Kidcentric

4 Aug

Dear LetterBalm: I’m in my early 30s. I’m not married and don’t have any kids, but a lot of my friends have children. I love kids, but the trouble is, that every time we get together it’s either a child-centered activity (park outing, birthday party, kids’ movie, etc.) or the kids come along to lunch or I’m invited to visit their home. I can’t remember the last time my friends and I had an adult evening together. It’s not as though they can’t afford babysitters, and I try to give them plenty of notice so they can plan their time. I’m beginning to feel like I’m being imposed on. What can I do to change this?

–The Fun Godmother

What you can do is speak up. You love kids, when you’re with them you have a good time and give them a good time. As far as their parents are concerned, you’re a gift from the gods.

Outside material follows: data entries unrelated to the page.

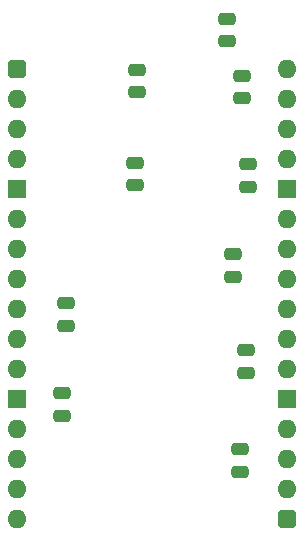
<source format=gbs>
%TF.GenerationSoftware,KiCad,Pcbnew,8.0.7*%
%TF.CreationDate,2025-01-03T14:31:30+02:00*%
%TF.ProjectId,HCP65 MPU NMI,48435036-3520-44d5-9055-204e4d492e6b,V1*%
%TF.SameCoordinates,Original*%
%TF.FileFunction,Soldermask,Bot*%
%TF.FilePolarity,Negative*%
%FSLAX46Y46*%
G04 Gerber Fmt 4.6, Leading zero omitted, Abs format (unit mm)*
G04 Created by KiCad (PCBNEW 8.0.7) date 2025-01-03 14:31:30*
%MOMM*%
%LPD*%
G01*
G04 APERTURE LIST*
G04 Aperture macros list*
%AMRoundRect*
0 Rectangle with rounded corners*
0 $1 Rounding radius*
0 $2 $3 $4 $5 $6 $7 $8 $9 X,Y pos of 4 corners*
0 Add a 4 corners polygon primitive as box body*
4,1,4,$2,$3,$4,$5,$6,$7,$8,$9,$2,$3,0*
0 Add four circle primitives for the rounded corners*
1,1,$1+$1,$2,$3*
1,1,$1+$1,$4,$5*
1,1,$1+$1,$6,$7*
1,1,$1+$1,$8,$9*
0 Add four rect primitives between the rounded corners*
20,1,$1+$1,$2,$3,$4,$5,0*
20,1,$1+$1,$4,$5,$6,$7,0*
20,1,$1+$1,$6,$7,$8,$9,0*
20,1,$1+$1,$8,$9,$2,$3,0*%
G04 Aperture macros list end*
%ADD10RoundRect,0.400000X-0.400000X-0.400000X0.400000X-0.400000X0.400000X0.400000X-0.400000X0.400000X0*%
%ADD11O,1.600000X1.600000*%
%ADD12R,1.600000X1.600000*%
%ADD13RoundRect,0.250000X-0.475000X0.250000X-0.475000X-0.250000X0.475000X-0.250000X0.475000X0.250000X0*%
%ADD14RoundRect,0.250000X0.475000X-0.250000X0.475000X0.250000X-0.475000X0.250000X-0.475000X-0.250000X0*%
G04 APERTURE END LIST*
D10*
%TO.C,J2*%
X0Y0D03*
D11*
X0Y-2540000D03*
X0Y-5080000D03*
X0Y-7620000D03*
D12*
X0Y-10160000D03*
D11*
X0Y-12700000D03*
X0Y-15240000D03*
X0Y-17780000D03*
X0Y-20320000D03*
X0Y-22860000D03*
X0Y-25400000D03*
D12*
X0Y-27940000D03*
D11*
X0Y-30480000D03*
X0Y-33020000D03*
X0Y-35560000D03*
X0Y-38100000D03*
D10*
X22860000Y-38100000D03*
D11*
X22860000Y-35560000D03*
X22860000Y-33020000D03*
X22860000Y-30480000D03*
D12*
X22860000Y-27940000D03*
D11*
X22860000Y-25400000D03*
X22860000Y-22860000D03*
X22860000Y-20320000D03*
X22860000Y-17780000D03*
X22860000Y-15240000D03*
X22860000Y-12700000D03*
D12*
X22860000Y-10160000D03*
D11*
X22860000Y-7620000D03*
X22860000Y-5080000D03*
X22860000Y-2540000D03*
X22860000Y0D03*
%TD*%
D13*
%TO.C,C15*%
X18923000Y-32213000D03*
X18923000Y-34113000D03*
%TD*%
%TO.C,C5*%
X18288000Y-15703000D03*
X18288000Y-17603000D03*
%TD*%
%TO.C,C10*%
X19558000Y-8083000D03*
X19558000Y-9983000D03*
%TD*%
%TO.C,C1*%
X19431000Y-23831000D03*
X19431000Y-25731000D03*
%TD*%
%TO.C,C2*%
X19050000Y-590000D03*
X19050000Y-2490000D03*
%TD*%
%TO.C,C6*%
X17780000Y4236000D03*
X17780000Y2336000D03*
%TD*%
%TO.C,C3*%
X10033000Y-7956000D03*
X10033000Y-9856000D03*
%TD*%
%TO.C,C14*%
X10160000Y-82000D03*
X10160000Y-1982000D03*
%TD*%
D14*
%TO.C,C7*%
X4191000Y-21762000D03*
X4191000Y-19862000D03*
%TD*%
%TO.C,C12*%
X3810000Y-29382000D03*
X3810000Y-27482000D03*
%TD*%
M02*

</source>
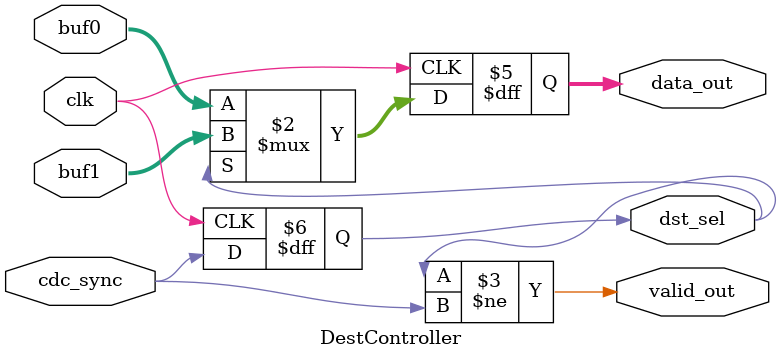
<source format=sv>
module PingPongBridge #(
    parameter DATA_W = 64
)(
    input src_clk, dst_clk, 
    input [DATA_W-1:0] data_in,
    input valid_in,
    output [DATA_W-1:0] data_out,
    output valid_out
);
    // 内部连线
    wire [DATA_W-1:0] buf0, buf1;
    wire src_sel, dst_sel;
    wire cdc_sync;
    
    // 源时钟域写入控制器
    SourceController #(
        .DATA_W(DATA_W)
    ) src_ctrl (
        .clk(src_clk),
        .data_in(data_in),
        .valid_in(valid_in),
        .buf0(buf0),
        .buf1(buf1),
        .src_sel(src_sel)
    );
    
    // 时钟域同步器
    SyncController sync_ctrl (
        .src_sel(src_sel),
        .dst_clk(dst_clk),
        .cdc_sync(cdc_sync)
    );
    
    // 目标时钟域读取控制器
    DestController #(
        .DATA_W(DATA_W)
    ) dst_ctrl (
        .clk(dst_clk),
        .buf0(buf0),
        .buf1(buf1),
        .cdc_sync(cdc_sync),
        .data_out(data_out),
        .valid_out(valid_out),
        .dst_sel(dst_sel)
    );
endmodule

module SourceController #(
    parameter DATA_W = 64
)(
    input clk,
    input [DATA_W-1:0] data_in,
    input valid_in,
    output reg [DATA_W-1:0] buf0, buf1,
    output reg src_sel
);
    // 初始化寄存器
    initial begin
        buf0 = 0;
        buf1 = 0;
        src_sel = 0;
    end

    // 双缓冲写入逻辑
    always @(posedge clk) begin
        if (valid_in) begin
            if (!src_sel) buf0 <= data_in;
            else buf1 <= data_in;
            src_sel <= ~src_sel;
        end
    end
endmodule

module SyncController (
    input src_sel,
    input dst_clk,
    output cdc_sync
);
    // 2-FF同步器
    reg sync_ff1, sync_ff2;
    
    // 初始化寄存器
    initial begin
        sync_ff1 = 0;
        sync_ff2 = 0;
    end
    
    always @(posedge dst_clk) begin
        sync_ff1 <= src_sel;
        sync_ff2 <= sync_ff1;
    end
    
    assign cdc_sync = sync_ff2;
endmodule

module DestController #(
    parameter DATA_W = 64
)(
    input clk,
    input [DATA_W-1:0] buf0, buf1,
    input cdc_sync,
    output reg [DATA_W-1:0] data_out,
    output valid_out,
    output reg dst_sel
);
    // 初始化寄存器
    initial begin
        dst_sel = 0;
        data_out = 0;
    end
    
    // 目标时钟域读取逻辑
    always @(posedge clk) begin
        dst_sel <= cdc_sync;
        data_out <= dst_sel ? buf1 : buf0;
    end
    
    // 有效信号生成
    assign valid_out = (dst_sel != cdc_sync);
endmodule
</source>
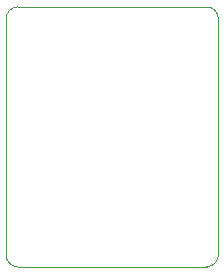
<source format=gbr>
%TF.GenerationSoftware,KiCad,Pcbnew,6.0.11+dfsg-1~bpo11+1*%
%TF.CreationDate,2023-07-13T21:39:36-04:00*%
%TF.ProjectId,Pop-In RP2040,506f702d-496e-4205-9250-323034302e6b,rev?*%
%TF.SameCoordinates,PX5f5e100PY5f5e100*%
%TF.FileFunction,Profile,NP*%
%FSLAX46Y46*%
G04 Gerber Fmt 4.6, Leading zero omitted, Abs format (unit mm)*
G04 Created by KiCad (PCBNEW 6.0.11+dfsg-1~bpo11+1) date 2023-07-13 21:39:36*
%MOMM*%
%LPD*%
G01*
G04 APERTURE LIST*
%TA.AperFunction,Profile*%
%ADD10C,0.100000*%
%TD*%
%TA.AperFunction,Profile*%
%ADD11C,0.120000*%
%TD*%
G04 APERTURE END LIST*
D10*
%TO.C,REF\u002A\u002A*%
X8980013Y9990412D02*
X8974622Y-10009588D01*
X-9001016Y-10009588D02*
X-8999533Y9990412D01*
X-7999533Y10990412D02*
X7980013Y10990412D01*
X7974622Y-11009588D02*
X-8001016Y-11009588D01*
D11*
X7974622Y-11009588D02*
G75*
G03*
X8974622Y-10009588I0J1000000D01*
G01*
X-9001016Y-10009588D02*
G75*
G03*
X-8001016Y-11009588I999999J-1D01*
G01*
X-7999533Y10990412D02*
G75*
G03*
X-8999533Y9990412I-1J-999999D01*
G01*
X8980022Y9990412D02*
G75*
G03*
X7980013Y10990412I-1000000J0D01*
G01*
%TD*%
M02*

</source>
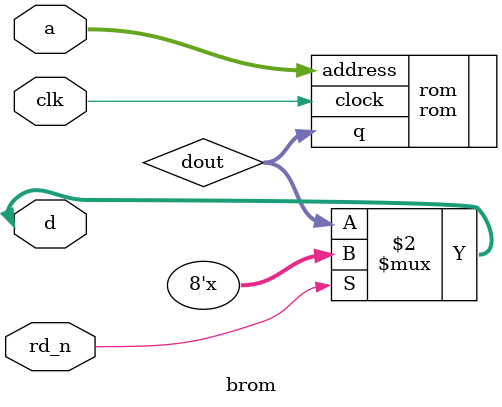
<source format=sv>
module brom(
    input clk,
    input [12:0] a,
    inout [7:0] d,
    input rd_n
);

wire [7:0] dout;

assign d = ~rd_n ? dout : 'z;

rom rom(
    .clock(clk),
    .address(a),
    .q(dout)
);

endmodule

</source>
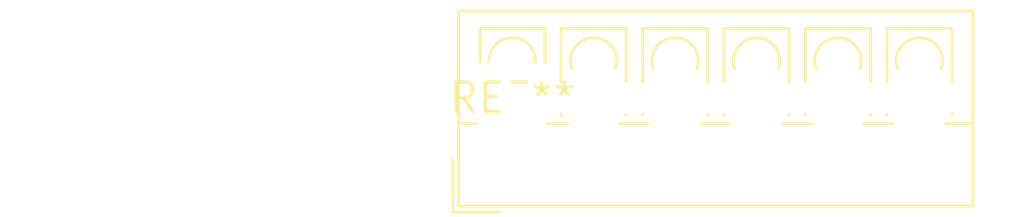
<source format=kicad_pcb>
(kicad_pcb (version 20240108) (generator pcbnew)

  (general
    (thickness 1.6)
  )

  (paper "A4")
  (layers
    (0 "F.Cu" signal)
    (31 "B.Cu" signal)
    (32 "B.Adhes" user "B.Adhesive")
    (33 "F.Adhes" user "F.Adhesive")
    (34 "B.Paste" user)
    (35 "F.Paste" user)
    (36 "B.SilkS" user "B.Silkscreen")
    (37 "F.SilkS" user "F.Silkscreen")
    (38 "B.Mask" user)
    (39 "F.Mask" user)
    (40 "Dwgs.User" user "User.Drawings")
    (41 "Cmts.User" user "User.Comments")
    (42 "Eco1.User" user "User.Eco1")
    (43 "Eco2.User" user "User.Eco2")
    (44 "Edge.Cuts" user)
    (45 "Margin" user)
    (46 "B.CrtYd" user "B.Courtyard")
    (47 "F.CrtYd" user "F.Courtyard")
    (48 "B.Fab" user)
    (49 "F.Fab" user)
    (50 "User.1" user)
    (51 "User.2" user)
    (52 "User.3" user)
    (53 "User.4" user)
    (54 "User.5" user)
    (55 "User.6" user)
    (56 "User.7" user)
    (57 "User.8" user)
    (58 "User.9" user)
  )

  (setup
    (pad_to_mask_clearance 0)
    (pcbplotparams
      (layerselection 0x00010fc_ffffffff)
      (plot_on_all_layers_selection 0x0000000_00000000)
      (disableapertmacros false)
      (usegerberextensions false)
      (usegerberattributes false)
      (usegerberadvancedattributes false)
      (creategerberjobfile false)
      (dashed_line_dash_ratio 12.000000)
      (dashed_line_gap_ratio 3.000000)
      (svgprecision 4)
      (plotframeref false)
      (viasonmask false)
      (mode 1)
      (useauxorigin false)
      (hpglpennumber 1)
      (hpglpenspeed 20)
      (hpglpendiameter 15.000000)
      (dxfpolygonmode false)
      (dxfimperialunits false)
      (dxfusepcbnewfont false)
      (psnegative false)
      (psa4output false)
      (plotreference false)
      (plotvalue false)
      (plotinvisibletext false)
      (sketchpadsonfab false)
      (subtractmaskfromsilk false)
      (outputformat 1)
      (mirror false)
      (drillshape 1)
      (scaleselection 1)
      (outputdirectory "")
    )
  )

  (net 0 "")

  (footprint "TerminalBlock_4Ucon_1x06_P3.50mm_Vertical" (layer "F.Cu") (at 0 0))

)

</source>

You make it easy for them to have their kids and their friend, too. They think you’re O.K. with this. Aim for a happy medium. Half the time go for the kid stuff, the other half celebrate grown-up activities. If you’re clear about your wishes, your friends can say either yes or no. If the answer is no, you must weigh how much their friendship means to you. If the only way you can see them is with their kids in tow … well, only you know if this is a dealbreaker. Ms. L.B. wants you to remember, though, that kids grow up and empty-nest parents will welcome steadfast friends who hang in there. Try these on your friends:

  • How about some grown-up time? Can we have dinner, just the adults this time?
  • I love being with Andy and Lotte, you know that. But can we have a girls’ Sunday brunch and see that new Woody Allen movie? We need a big catch-up.
  • I miss our good gabfests. How about letting Jason take the kids and we take one of our Saturday afternoon spa dates?
  • Girlfriend, we need some time together. Get a babysitter and we’ll have dinner in the next two weeks at that new Spanish restaurant. What works for you?
  • I want to introduce you and Richard to this new man I’ve been seeing. It’s nothing serious, but I just want to have a casual evening with my two good friends so you can meet him. What works for you? When can you get a babysitter?